*RECORDED DATA*:

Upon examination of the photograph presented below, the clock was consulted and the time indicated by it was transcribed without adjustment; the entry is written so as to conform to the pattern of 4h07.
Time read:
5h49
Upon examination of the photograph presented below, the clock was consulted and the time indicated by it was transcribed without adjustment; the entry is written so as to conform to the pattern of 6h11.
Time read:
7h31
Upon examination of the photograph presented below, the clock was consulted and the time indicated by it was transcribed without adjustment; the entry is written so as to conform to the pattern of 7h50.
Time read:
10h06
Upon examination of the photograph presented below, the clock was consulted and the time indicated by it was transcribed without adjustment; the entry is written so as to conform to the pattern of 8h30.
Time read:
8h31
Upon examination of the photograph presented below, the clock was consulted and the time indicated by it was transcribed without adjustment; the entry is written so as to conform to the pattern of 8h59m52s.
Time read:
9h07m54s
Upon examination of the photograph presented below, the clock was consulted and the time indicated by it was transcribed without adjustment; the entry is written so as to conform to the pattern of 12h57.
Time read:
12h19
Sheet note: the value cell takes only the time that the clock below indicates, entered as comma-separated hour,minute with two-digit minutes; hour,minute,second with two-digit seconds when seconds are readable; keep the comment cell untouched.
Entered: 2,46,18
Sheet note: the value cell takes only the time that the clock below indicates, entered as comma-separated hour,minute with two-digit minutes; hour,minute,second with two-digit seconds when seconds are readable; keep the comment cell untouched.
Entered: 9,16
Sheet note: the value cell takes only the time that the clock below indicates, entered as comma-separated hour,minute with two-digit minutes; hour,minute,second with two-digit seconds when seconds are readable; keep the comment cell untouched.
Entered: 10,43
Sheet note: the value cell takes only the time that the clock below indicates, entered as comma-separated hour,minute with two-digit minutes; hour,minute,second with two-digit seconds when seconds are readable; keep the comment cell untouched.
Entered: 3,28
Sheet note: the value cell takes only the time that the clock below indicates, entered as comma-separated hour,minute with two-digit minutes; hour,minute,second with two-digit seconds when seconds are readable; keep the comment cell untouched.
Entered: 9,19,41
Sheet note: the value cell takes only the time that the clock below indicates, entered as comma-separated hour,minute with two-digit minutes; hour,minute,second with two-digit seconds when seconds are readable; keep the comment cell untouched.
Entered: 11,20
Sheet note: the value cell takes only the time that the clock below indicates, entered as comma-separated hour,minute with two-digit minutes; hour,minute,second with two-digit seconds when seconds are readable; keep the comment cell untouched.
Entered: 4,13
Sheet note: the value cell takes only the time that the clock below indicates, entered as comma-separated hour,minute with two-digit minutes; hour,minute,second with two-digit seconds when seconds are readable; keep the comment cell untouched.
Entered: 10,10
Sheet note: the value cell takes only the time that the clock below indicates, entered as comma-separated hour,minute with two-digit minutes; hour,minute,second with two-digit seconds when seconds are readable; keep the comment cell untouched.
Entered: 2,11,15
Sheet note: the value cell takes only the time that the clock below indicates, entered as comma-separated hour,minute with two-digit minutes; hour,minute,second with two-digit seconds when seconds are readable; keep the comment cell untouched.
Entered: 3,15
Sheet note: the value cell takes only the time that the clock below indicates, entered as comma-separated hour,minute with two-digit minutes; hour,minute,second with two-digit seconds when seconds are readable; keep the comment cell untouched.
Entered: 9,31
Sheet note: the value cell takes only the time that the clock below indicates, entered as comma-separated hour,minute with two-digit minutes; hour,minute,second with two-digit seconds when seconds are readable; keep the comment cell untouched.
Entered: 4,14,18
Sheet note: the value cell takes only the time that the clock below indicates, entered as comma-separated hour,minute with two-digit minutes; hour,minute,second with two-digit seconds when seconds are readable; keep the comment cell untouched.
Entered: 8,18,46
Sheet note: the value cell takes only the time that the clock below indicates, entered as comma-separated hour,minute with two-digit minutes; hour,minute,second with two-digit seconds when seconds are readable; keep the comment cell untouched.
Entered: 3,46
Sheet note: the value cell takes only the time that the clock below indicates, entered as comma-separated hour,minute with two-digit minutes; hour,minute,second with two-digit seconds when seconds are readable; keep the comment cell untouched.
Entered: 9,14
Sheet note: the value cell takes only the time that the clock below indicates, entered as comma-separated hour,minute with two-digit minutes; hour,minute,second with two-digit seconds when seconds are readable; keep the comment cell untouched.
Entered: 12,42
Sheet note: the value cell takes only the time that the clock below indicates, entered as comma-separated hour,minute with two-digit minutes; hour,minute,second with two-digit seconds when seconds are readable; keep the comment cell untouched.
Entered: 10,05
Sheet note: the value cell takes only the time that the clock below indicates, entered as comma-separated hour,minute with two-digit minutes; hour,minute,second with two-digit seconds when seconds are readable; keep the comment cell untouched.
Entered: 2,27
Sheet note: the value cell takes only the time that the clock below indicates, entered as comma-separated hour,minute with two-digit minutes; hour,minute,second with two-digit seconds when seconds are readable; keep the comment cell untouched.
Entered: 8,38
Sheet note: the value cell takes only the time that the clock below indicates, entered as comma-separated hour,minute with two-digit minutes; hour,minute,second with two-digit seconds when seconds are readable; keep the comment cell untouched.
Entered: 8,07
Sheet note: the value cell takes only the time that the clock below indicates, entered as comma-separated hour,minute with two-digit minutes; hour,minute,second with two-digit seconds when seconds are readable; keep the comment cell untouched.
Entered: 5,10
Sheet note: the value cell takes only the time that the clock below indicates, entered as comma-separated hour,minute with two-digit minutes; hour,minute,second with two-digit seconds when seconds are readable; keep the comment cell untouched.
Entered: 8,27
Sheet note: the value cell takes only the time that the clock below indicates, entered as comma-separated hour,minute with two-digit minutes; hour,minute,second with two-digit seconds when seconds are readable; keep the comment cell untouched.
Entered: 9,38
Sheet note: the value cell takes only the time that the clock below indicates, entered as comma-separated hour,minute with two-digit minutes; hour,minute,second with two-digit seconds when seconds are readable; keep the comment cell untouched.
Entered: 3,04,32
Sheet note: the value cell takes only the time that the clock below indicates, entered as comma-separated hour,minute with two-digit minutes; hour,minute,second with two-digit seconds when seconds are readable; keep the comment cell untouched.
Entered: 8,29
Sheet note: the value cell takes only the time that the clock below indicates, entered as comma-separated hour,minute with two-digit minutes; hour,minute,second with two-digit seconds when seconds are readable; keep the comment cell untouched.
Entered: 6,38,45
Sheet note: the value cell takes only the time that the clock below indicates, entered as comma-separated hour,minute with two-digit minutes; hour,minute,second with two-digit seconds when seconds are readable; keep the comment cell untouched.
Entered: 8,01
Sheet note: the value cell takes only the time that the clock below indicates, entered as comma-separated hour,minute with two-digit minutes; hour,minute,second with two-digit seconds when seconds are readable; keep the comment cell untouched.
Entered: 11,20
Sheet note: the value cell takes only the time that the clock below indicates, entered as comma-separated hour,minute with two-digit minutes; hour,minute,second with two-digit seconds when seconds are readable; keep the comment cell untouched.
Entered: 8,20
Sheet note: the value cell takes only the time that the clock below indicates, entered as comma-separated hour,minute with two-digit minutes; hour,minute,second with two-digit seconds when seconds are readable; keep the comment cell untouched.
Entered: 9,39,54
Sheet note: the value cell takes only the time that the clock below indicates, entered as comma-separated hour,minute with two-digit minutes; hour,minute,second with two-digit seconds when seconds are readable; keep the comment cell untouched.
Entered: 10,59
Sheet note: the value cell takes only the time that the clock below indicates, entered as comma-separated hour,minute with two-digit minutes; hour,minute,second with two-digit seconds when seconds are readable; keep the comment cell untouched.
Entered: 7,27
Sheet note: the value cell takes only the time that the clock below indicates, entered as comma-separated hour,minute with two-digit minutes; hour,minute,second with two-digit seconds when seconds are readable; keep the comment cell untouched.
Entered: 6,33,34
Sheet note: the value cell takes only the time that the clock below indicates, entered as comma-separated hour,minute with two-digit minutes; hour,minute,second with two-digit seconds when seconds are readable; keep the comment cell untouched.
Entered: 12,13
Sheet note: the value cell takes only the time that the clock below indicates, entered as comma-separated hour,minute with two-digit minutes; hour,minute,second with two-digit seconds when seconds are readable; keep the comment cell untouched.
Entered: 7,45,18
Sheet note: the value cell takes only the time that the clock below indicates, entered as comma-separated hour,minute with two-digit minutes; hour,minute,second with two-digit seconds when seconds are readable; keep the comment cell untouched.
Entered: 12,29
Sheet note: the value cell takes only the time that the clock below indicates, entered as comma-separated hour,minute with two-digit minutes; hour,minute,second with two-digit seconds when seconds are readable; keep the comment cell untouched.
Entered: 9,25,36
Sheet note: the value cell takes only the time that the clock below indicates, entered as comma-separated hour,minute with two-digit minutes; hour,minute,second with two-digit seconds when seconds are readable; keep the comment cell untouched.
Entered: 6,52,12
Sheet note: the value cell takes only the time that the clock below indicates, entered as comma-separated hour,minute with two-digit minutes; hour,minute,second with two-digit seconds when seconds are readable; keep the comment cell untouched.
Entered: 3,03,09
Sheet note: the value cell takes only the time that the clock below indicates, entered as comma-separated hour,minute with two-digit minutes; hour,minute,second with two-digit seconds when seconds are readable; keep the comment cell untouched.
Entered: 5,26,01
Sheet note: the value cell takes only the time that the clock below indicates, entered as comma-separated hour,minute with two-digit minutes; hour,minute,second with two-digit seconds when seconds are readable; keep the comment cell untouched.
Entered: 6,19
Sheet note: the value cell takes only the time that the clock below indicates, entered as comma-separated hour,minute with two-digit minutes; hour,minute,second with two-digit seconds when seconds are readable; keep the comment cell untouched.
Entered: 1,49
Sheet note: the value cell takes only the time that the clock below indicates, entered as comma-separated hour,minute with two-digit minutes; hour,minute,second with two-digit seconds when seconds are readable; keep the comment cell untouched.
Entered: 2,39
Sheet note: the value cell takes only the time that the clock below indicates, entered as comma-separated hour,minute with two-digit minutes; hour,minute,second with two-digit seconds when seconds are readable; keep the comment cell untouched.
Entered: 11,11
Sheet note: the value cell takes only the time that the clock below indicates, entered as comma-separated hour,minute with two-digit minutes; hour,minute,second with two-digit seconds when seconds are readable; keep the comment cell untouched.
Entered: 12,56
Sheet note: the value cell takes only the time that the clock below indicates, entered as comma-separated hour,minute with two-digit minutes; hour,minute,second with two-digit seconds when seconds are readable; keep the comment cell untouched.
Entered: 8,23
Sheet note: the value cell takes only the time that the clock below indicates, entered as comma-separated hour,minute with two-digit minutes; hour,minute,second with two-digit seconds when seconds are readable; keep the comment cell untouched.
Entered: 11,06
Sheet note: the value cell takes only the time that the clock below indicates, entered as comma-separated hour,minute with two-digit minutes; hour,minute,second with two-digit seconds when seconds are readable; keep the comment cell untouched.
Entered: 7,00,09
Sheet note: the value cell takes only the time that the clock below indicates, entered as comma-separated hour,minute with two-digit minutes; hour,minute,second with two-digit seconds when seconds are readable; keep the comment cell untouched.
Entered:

*WHAT THE TASK REQUIRES*: Please give the material again, starting at the line that has "pattern of 8h59m52s." and ending after the line that has "Entered: 9,16", switching "transcribed" to "recorded" and leaving everything else unchanged.

*IN RESPONSE*:
Upon examination of the photograph presented below, the clock was consulted and the time indicated by it was recorded without adjustment; the entry is written so as to conform to the pattern of 8h59m52s.
Time read:
9h07m54s
Upon examination of the photograph presented below, the clock was consulted and the time indicated by it was recorded without adjustment; the entry is written so as to conform to the pattern of 12h57.
Time read:
12h19
Sheet note: the value cell takes only the time that the clock below indicates, entered as comma-separated hour,minute with two-digit minutes; hour,minute,second with two-digit seconds when seconds are readable; keep the comment cell untouched.
Entered: 2,46,18
Sheet note: the value cell takes only the time that the clock below indicates, entered as comma-separated hour,minute with two-digit minutes; hour,minute,second with two-digit seconds when seconds are readable; keep the comment cell untouched.
Entered: 9,16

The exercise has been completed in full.